Patrik Kranjcina: Ich bin in den Klassen des AV, VABO, KoBV und auch KoBo.
Susanne Früh: Welche Erfahrungen konntest du bisher sammeln?
Patrik Kranjcina: Ich bin ja erst vier Wochen hier, aber ich habe schon einiges erlebt, positiv wie negativ. Wobei ich auch negative Erfahrungen als Bereicherungen empfinde. Man hat einen Gesprächsanlass… Das passt schon.
Susanne Früh: Wie sieht eine typische Woche bei dir aus?
Patrik Kranjcina: Einen Tag in der Woche begleite ich eine Klasse, einen anderen einen Lehrer und die restlichen Tage bin ich in den Werkstätten und arbeite mit den Klassen.
Susanne Früh: Hasu du auch schon Ideen für Projekte?
Patrik Kranjcina: Ich habe Ideen, aber in der Kürze der Zeit noch nicht umgesetzt. Bisher habe ich Projekte begleitet, z.B. den Bau der Fledermauskästen, die wir kürzlich aufgehängt haben. Die Feuerwehr haben wir auch schon besucht. Generell finde ich Exkursionen toll, da man darüber einen anderen Zugang zu den Schülern bekommt. Als Rastatter bin ich gut vernetzt und freue mich, wenn sich daraus Mehrwerte für die Schüler ergeben.
Susanne Früh: Wie kommst du bisher bei den Schülern an?

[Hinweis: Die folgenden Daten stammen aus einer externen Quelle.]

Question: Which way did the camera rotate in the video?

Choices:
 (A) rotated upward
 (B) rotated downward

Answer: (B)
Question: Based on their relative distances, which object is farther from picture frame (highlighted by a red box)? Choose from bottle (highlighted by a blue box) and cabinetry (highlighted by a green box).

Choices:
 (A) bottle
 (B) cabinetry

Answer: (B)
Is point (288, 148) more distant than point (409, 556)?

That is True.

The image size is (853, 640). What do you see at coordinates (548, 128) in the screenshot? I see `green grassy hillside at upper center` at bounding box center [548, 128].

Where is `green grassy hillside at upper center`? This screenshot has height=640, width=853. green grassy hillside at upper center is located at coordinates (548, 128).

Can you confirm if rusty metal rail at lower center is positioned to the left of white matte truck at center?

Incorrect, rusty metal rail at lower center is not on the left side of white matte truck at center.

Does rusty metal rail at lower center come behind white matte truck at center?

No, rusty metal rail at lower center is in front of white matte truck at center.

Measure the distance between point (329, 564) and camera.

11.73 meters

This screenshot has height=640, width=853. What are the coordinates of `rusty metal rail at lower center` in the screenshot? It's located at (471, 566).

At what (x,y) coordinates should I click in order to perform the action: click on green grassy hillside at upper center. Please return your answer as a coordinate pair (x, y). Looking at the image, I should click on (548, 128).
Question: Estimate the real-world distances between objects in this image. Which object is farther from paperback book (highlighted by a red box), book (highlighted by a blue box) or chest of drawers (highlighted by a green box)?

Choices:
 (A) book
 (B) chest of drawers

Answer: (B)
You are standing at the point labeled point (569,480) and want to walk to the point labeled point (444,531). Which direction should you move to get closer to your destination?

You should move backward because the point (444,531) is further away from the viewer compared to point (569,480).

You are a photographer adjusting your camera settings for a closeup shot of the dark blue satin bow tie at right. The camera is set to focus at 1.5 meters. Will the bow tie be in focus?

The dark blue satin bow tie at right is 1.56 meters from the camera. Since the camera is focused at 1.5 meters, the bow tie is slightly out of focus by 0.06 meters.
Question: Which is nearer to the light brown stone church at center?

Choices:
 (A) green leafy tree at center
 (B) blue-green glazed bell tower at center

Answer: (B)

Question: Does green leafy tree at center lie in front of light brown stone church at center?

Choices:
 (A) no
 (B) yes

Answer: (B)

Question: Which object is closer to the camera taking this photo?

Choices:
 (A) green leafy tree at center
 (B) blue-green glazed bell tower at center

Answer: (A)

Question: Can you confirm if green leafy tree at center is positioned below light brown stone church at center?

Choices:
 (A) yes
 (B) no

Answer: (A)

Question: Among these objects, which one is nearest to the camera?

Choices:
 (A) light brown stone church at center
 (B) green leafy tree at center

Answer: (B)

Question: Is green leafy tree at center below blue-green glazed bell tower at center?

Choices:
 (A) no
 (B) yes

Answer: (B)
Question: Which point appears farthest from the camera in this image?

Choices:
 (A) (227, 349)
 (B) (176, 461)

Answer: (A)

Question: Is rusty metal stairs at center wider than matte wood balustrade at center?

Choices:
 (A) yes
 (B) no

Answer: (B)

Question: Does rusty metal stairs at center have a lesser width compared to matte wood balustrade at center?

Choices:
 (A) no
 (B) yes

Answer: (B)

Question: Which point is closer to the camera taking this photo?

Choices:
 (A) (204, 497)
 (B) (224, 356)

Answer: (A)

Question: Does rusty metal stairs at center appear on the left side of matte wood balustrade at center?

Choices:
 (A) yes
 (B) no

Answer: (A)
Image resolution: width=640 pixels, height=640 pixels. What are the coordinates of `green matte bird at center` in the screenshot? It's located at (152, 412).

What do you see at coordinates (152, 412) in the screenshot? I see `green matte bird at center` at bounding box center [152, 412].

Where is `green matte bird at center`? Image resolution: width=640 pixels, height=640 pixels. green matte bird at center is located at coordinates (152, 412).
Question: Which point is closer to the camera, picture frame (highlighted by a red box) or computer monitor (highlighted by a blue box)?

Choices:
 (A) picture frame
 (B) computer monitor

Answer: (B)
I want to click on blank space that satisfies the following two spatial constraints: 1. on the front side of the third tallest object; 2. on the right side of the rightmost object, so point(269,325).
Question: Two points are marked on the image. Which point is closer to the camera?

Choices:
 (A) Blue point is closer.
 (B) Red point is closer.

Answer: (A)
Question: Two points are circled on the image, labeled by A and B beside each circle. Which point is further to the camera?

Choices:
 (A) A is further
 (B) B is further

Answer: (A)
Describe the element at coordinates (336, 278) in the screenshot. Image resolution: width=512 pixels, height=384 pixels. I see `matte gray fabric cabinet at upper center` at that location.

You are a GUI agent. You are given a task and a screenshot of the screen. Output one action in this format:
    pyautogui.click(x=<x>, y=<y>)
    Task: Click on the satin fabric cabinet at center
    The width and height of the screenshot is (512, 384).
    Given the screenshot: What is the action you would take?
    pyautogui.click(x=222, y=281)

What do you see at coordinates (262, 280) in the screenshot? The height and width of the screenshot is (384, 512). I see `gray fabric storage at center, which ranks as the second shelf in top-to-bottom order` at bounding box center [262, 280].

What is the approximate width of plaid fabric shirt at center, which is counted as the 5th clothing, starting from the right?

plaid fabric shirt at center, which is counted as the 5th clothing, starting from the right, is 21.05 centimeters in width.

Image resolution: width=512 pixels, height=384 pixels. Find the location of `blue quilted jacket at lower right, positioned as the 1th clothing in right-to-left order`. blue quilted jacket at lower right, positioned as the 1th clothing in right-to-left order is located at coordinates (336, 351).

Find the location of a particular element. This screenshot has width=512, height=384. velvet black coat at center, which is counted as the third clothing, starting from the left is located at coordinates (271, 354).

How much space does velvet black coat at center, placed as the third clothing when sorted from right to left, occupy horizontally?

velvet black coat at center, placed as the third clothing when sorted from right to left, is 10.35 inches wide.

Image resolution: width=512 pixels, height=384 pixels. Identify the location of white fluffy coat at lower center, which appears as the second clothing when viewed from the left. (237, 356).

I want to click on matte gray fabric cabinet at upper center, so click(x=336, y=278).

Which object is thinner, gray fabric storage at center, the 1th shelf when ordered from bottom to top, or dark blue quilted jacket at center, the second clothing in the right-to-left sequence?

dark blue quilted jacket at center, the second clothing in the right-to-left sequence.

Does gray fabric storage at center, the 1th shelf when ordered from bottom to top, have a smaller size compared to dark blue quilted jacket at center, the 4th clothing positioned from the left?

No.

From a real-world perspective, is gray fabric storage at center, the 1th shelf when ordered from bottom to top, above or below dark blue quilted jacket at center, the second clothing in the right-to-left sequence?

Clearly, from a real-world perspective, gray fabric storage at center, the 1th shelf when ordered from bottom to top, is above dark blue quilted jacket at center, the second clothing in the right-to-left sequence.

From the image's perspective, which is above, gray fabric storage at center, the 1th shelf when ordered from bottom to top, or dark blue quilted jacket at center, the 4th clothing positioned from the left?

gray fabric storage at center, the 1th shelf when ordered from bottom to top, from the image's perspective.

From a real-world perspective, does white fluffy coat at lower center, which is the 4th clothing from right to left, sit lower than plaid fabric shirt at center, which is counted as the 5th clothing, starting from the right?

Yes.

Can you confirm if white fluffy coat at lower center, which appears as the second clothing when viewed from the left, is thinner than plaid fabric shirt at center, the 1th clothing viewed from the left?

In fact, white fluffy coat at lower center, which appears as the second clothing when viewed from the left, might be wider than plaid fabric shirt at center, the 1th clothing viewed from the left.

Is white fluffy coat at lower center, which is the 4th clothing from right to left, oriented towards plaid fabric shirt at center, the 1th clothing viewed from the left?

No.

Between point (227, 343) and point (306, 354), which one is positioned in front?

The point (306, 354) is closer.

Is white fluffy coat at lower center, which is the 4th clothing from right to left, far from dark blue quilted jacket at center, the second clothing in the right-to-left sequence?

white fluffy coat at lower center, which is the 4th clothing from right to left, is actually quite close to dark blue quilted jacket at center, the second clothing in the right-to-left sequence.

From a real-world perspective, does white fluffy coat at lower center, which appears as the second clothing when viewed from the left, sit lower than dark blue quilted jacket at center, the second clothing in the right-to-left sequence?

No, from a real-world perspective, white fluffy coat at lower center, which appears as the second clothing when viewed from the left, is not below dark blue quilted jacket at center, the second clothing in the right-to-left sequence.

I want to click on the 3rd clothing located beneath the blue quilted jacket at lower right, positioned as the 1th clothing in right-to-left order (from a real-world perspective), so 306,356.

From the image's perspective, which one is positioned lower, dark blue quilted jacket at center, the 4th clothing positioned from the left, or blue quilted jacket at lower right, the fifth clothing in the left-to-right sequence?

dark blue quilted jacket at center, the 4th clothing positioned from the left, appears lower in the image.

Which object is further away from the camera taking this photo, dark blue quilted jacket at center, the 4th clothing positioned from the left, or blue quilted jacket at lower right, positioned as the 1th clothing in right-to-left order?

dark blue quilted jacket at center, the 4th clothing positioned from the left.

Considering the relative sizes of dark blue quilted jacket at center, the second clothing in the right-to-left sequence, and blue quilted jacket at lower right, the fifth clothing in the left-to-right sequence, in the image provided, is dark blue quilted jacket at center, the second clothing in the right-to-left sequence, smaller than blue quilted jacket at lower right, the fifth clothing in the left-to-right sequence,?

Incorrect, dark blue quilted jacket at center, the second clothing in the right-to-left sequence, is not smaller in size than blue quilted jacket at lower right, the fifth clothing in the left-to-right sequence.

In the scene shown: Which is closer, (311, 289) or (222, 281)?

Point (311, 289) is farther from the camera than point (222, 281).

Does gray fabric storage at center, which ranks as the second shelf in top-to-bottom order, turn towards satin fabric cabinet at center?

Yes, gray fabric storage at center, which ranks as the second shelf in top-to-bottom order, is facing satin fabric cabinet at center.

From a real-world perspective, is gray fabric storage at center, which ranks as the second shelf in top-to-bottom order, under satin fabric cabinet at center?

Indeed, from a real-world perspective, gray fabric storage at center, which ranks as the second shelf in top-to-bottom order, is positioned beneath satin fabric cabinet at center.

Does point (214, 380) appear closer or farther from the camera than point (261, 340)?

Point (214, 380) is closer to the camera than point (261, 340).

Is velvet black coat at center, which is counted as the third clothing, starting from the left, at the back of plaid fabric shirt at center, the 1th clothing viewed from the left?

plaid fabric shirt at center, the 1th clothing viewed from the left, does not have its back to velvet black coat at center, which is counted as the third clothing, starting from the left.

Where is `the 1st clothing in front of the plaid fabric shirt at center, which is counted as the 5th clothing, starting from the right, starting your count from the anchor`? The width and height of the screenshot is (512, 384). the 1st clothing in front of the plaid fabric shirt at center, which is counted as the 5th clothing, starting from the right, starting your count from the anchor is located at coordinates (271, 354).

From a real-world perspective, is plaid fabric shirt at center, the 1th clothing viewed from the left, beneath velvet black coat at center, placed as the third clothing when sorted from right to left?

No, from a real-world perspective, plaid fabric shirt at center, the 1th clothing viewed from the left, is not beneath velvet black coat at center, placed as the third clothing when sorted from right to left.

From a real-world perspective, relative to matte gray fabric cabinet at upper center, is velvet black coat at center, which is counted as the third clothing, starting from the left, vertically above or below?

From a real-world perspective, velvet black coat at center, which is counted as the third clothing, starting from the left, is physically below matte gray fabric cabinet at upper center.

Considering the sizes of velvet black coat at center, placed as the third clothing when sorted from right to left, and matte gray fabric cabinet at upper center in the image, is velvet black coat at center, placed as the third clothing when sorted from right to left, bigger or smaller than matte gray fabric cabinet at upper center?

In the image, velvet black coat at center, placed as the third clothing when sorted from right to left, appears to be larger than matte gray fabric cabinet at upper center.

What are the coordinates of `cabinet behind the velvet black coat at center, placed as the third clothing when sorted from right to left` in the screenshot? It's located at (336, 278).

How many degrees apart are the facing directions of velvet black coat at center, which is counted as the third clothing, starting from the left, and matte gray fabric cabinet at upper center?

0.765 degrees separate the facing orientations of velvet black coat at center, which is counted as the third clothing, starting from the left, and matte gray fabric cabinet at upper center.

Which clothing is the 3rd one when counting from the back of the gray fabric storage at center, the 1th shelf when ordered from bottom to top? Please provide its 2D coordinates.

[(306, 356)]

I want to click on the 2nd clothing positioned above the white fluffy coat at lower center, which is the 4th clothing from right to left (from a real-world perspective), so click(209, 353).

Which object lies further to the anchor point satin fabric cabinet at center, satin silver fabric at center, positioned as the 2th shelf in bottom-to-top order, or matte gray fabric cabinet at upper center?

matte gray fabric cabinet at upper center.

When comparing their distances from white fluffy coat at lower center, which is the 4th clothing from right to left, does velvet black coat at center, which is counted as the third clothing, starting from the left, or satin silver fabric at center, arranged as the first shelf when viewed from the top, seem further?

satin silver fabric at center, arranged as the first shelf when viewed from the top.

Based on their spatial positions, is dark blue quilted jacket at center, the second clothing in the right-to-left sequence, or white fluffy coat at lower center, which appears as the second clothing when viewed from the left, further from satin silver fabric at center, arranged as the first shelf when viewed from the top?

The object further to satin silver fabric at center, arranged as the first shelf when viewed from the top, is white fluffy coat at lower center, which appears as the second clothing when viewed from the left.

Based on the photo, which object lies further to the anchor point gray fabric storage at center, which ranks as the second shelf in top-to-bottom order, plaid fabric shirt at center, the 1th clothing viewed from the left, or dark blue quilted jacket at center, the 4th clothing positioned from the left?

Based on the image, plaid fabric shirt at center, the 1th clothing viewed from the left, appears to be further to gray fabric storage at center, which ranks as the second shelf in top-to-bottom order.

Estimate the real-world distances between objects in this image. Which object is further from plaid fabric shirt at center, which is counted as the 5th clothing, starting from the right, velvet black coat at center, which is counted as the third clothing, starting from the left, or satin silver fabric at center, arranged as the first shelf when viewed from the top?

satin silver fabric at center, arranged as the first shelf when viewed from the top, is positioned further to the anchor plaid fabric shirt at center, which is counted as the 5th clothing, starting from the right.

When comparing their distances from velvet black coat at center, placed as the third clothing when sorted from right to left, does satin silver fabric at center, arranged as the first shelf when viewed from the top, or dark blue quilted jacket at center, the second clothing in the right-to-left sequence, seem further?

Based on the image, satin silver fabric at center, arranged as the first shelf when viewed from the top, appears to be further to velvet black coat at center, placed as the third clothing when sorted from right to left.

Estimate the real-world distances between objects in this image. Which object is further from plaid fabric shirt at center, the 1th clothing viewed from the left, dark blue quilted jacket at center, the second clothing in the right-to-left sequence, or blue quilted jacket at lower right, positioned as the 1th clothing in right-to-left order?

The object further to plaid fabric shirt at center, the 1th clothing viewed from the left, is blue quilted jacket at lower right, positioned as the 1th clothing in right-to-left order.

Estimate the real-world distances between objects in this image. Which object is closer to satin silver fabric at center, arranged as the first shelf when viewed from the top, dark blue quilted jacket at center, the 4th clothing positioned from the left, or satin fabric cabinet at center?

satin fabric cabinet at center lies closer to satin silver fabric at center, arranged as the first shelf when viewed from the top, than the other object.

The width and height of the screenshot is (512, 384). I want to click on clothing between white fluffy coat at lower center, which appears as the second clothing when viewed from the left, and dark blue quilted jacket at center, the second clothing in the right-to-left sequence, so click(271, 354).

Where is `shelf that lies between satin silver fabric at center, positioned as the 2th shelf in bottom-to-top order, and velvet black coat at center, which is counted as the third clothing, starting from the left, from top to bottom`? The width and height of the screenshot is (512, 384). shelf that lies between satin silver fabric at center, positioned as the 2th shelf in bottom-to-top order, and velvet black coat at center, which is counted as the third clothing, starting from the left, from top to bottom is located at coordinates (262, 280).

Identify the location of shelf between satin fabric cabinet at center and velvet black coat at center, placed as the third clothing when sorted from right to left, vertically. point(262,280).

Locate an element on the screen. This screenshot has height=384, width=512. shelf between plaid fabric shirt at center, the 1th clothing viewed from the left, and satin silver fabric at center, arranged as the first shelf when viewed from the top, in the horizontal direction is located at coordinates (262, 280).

Patrik Kranjcina: Die Schüler nehmen das Angebot gut an, ich hatte gleich einen guten Draht zu ihnen. Da ich recht „freigeistig“ unterwegs sein darf, habe ich viele Freiheiten und Raum für Gespräche. Heute zum Beispiel dauerte ein Gespräch bei der Schulsozialarbeiterin Jana Kehret länger und ich kam später als gedacht ins AV. Aber die Fachkollegen freuen sich über meine Unterstützung und geben mir die Zeit für die Gespräche mit den Schülern – auch wenn es mal länger geht. Ich denke, dass ich auch nicht als Lehrer wahrgenommen werde, weil ich mich optisch abhebe… Tätowierungen, rockigere Sachen, z.B. auch mal ein T-Shirt mit Mittelfinger drauf… Außerdem spreche ich, wie mir der Schnabel gewachsen ist. Die Schüler und ich haben da eine gemeinsame Basis.
Susanne Früh: Wie sieht dein weiterer Weg aus?
Patrik Kranjcina: Jetzt bin ich erst einmal hier bis zu den Sommerferien, das zweite Jahr muss ich dann leider in einer anderen Einrichtung verbringen. Aber ich hoffe, dass ich mein Anerkennungsjahr wieder an der Josef-Durer-Schule machen kann. Mein Ziel ist es, eine Stelle als AV-Dual Begleiter zu bekommen, die nach und nach installiert werden sollen. Manchmal wird dafür ein Studium verlangt, aber ich hoffe, dass ich durch meine handwerkliche Ausbildung als Offset-Drucker und 13 Jahre Berufserfahrung als Selbstständiger sowie 12 Jahre in der Industrie – Nachtarbeit bei Mercedes – punkten kann. Zusätzlich habe ich auch eine soziale Ausbildung und möchte einen AVEO-Schien machen, damit ich ausbilden kann. Ich würde mich freuen, in Rastatt tätig sein zu können, denn als Rastatter möchte ich mich gerne engagieren und den Rastattern etwas zurückgeben. Wenn das auf diesem Wege klappen würde, wäre das ein Jackpot! Mit meiner Begeisterung habe ich sogar schon meinen 16-jährigen Sohn angesteckt, der nun plötzlich über einen sozialen Beruf nachdenkt.
Susanne Früh: Danke, Patrik, für das offene und freundliche Interview – wir freuen uns über deine Unterstützung!